## WHAT YOU WILL DO
Filter the entries for the word "стола". Copy each line that has it.

RECORDS SUPPLIED START

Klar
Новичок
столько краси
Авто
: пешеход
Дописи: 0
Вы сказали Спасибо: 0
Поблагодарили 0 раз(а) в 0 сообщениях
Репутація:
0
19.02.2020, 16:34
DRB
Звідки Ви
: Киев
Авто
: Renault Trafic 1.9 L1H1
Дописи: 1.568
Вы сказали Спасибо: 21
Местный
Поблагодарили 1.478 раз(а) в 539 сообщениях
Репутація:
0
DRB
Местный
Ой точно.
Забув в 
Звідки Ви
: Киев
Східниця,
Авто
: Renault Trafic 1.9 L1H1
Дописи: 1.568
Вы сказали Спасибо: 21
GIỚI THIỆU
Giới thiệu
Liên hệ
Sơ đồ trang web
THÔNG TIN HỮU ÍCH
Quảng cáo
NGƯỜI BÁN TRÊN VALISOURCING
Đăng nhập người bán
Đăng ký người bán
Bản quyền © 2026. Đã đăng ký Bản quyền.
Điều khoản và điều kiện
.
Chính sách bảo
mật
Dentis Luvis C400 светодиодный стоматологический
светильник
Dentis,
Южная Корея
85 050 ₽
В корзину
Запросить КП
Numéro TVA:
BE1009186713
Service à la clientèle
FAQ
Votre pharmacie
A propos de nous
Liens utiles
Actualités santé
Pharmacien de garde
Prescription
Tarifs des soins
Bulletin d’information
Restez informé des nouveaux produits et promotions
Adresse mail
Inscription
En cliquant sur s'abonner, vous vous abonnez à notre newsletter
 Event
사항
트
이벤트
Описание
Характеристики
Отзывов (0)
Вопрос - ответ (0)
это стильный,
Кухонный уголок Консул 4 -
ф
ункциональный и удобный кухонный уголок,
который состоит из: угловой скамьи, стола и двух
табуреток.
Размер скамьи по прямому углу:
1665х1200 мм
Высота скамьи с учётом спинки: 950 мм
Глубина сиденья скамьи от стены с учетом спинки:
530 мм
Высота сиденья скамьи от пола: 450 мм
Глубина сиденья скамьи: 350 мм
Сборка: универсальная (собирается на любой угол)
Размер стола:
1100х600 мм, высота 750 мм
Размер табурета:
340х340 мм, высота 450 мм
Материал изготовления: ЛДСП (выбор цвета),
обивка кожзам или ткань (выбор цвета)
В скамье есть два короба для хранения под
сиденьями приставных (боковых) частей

RECORDS SUPPLIED END

## ANSWER TO THE EXERCISE
который состоит из: угловой скамьи, стола и двух
Размер стола:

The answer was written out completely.